Mark Brandon: The cultural costs of those sky-high salaries
4 August 2014
14 April 2014
28 October 2013
13 March 2014
4 August 2014
8 April 2014
Why is lawyers’ pay so high? Not because it benefits the business, say the stats
Ah, summer. A time to kick back, to look at law firms’ numbers coming in ahead of The Lawyer’s annual UK 200 analysis and wonder what I would do if I earned £400,000, £500,000 or £600,000 – or even £1.4m – a year.
Is there much difference between earning £400,000 and £600,000 a year? I doubt I’ll ever find out, but given that 99 per cent of the population would regard either amount as a healthy lottery win, it does trouble me the degree of angst many law firm partners have about how much they earn in a single year, and especially how much their colleagues or ex law school chums are earning.
Squeezing this amount of money out of the business on an annual basis has, as we all know, led to some pretty grotesque behaviour in the legal profession. There was the equity partner promised a safe berth when he returned from having left his UK client base to manage an overseas office, only to find no room at the inn. The equity partner who had been at the firm 20 years who was blanked by every other partner including his best man after he was told he was surplus to requirements, as if mere association with him would mean their heads were next on the block. The top firm where the ‘successful partner’, according to one of the unfortunate souls of that rank, has to be “paranoid, insecure and driven”.
As I pondered the relationship between earning a ton of cash and “proactive management of the equity”, it occurred to me to undertake some kind of analysis to see if there is any relationship between cutting (or ardently recruiting) equity partners and financial success.
Happily as it turned out, I didn’t need to make a choice between going and laying in the sun or burying myself in a stack of data, as the US law firm management and commentator Bruce MacEwen had already joined the dots for me.
He wasn’t looking at UK firms, but at the AmLaw second hundred but the points, I think, stand.
In a nutshell, MacEwen points out that of the 50 firms whose revenue per lawyer (RPL) outperformed US inflation over a five-year period – “good firms” – 24 increased equity ranks, 23 cut them and three remained flat.
Of the 37 whose RPL was lower than inflation over the same period – “bad firms” – 12 increased equity partner numbers, 23 cut them and two were flat. The same went for overall headcount in both groups.
MacEwen finishes with this zinger: “So on those metrics, what do we learn?… Pushing these buttons does nothing. More rigorously, changing the readings on these dials has no systemic impact. Something else must be afoot that explains out- and under-performance. The answer, I suspect, has a lot to do with knowing who you are and what clientele you’re targeting and virtually nothing to do with throw-weight.”
The telling phrase, for me, is “knowing who you are”. I wonder how well many law firms are able to articulate their own sense of purpose?

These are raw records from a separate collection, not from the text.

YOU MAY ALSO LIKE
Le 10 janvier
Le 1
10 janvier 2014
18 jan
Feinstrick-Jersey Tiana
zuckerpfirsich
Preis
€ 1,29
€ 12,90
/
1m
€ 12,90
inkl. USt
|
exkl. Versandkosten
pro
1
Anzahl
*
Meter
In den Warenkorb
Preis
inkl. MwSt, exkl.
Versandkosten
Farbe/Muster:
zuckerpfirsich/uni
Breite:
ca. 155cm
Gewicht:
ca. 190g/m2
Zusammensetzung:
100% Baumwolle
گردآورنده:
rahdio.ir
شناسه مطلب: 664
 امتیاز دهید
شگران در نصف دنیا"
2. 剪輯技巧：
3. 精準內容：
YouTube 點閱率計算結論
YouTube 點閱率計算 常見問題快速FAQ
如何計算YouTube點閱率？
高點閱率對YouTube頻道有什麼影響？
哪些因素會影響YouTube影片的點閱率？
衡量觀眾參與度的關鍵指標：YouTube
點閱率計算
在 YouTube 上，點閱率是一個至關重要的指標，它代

With that in mind, my sun-addled brain came up with the following questions which managing partners and law firm leaders might like to ponder when sat around the pool in Tuscany or on the beach in Weymouth:
How much time (= money) do you spend on mechanistic activities such as those outlined above, and how much time/money do you spend on your identity and culture?

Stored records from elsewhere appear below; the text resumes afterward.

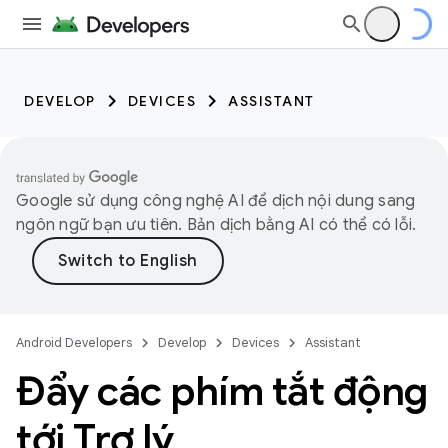
DEVELOP
DEVICES
ASSISTANT
Google sử dụng công nghệ AI để dịch nội dung sang
ngôn ngữ bạn ưu tiên. Bản dịch bằng AI có thể có lỗi.
Android Developers
Develop
Devices
Assistant
Đẩy các phím tắt động
tới Trợ lý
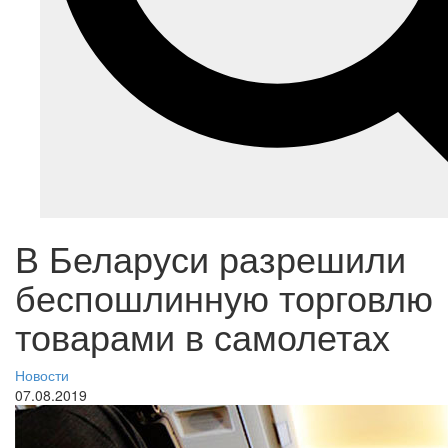
В Беларуси разрешили
беспошлинную торговлю
товарами в самолетах
Новости
07.08.2019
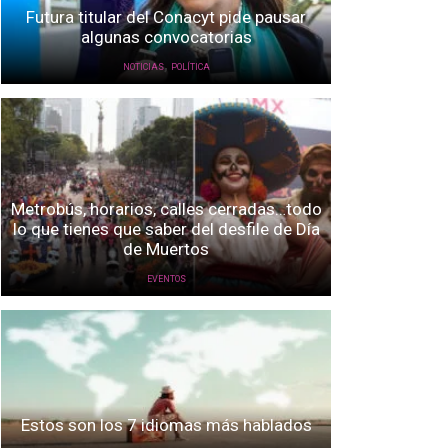
Futura titular del Conacyt pide pausar
algunas convocatorias
,
NOTICIAS
POLÍTICA
Metrobús, horarios, calles cerradas…todo
lo que tienes que saber del desfile de Día
de Muertos
EVENTOS
Estos son los 7 idiomas más hablados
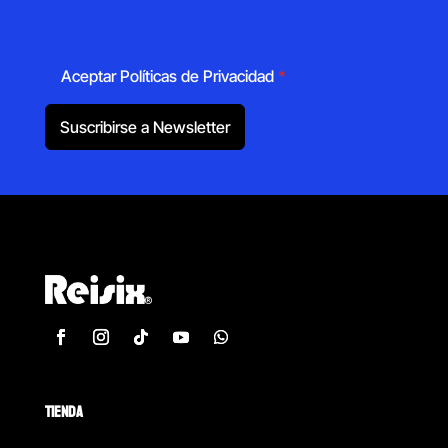
Aceptar Políticas de Privacidad
*
Suscribirse a Newsletter
TIENDA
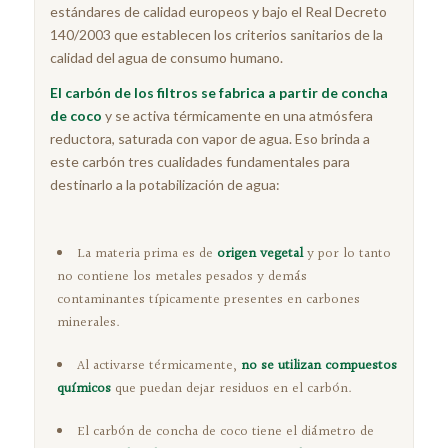
estándares de calidad europeos y bajo el Real Decreto
140/2003 que establecen los criterios sanitarios de la
calidad del agua de consumo humano.
El carbón de los filtros se fabrica a partir de concha
de coco
y se activa térmicamente en una atmósfera
reductora, saturada con vapor de agua. Eso brinda a
este carbón tres cualidades fundamentales para
destinarlo a la potabilización de agua:
La materia prima es de
origen vegetal
y por lo tanto
no contiene los metales pesados y demás
contaminantes típicamente presentes en carbones
minerales.
Al activarse térmicamente,
no se utilizan compuestos
químicos
que puedan dejar residuos en el carbón.
El carbón de concha de coco tiene el diámetro de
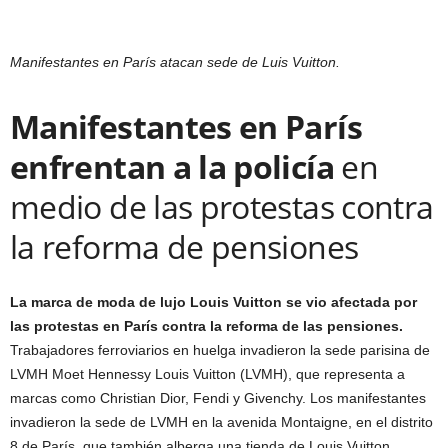
Manifestantes en París atacan sede de Luis Vuitton.
Manifestantes en París
enfrentan a la policía
en
medio de las protestas contra
la reforma de pensiones
La marca de moda de lujo Louis Vuitton se vio afectada por
las protestas en París contra la reforma de las pensiones.
Trabajadores ferroviarios en huelga invadieron la sede parisina de
LVMH Moet Hennessy Louis Vuitton (LVMH), que representa a
marcas como Christian Dior, Fendi y Givenchy. Los manifestantes
invadieron la sede de LVMH en la avenida Montaigne, en el distrito
8 de París, que también alberga una tienda de Louis Vuitton.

If it came down to a choice of doing something which made marginally more money for the firm but affected your culture, or doing something which was better for your culture but might impact this year’s profits, which choice would you make?
Is there a level playing field for incumbent partners (= de-equitisation candidates) and lateral recruits (= game changers, drizzlemakers or duds)?
How well would you say your firm adheres to your corporate values? How well do you think your partners think it does? Have you ever tested the proposition?
How prepared are your partners to invest for the longer term, or do they just think year to year in terms of what they are taking out of the business?
Have you ever been held hostage by a high-billing partner, and how did you handle it? Was your response based on economics or culture, and were you satisfied that the outcome was the best one in the final analysis?
Have you ever attempted to define your culture? If so, how have you used the results in planning and strategising the business?
Would you describe your firm as a happy place?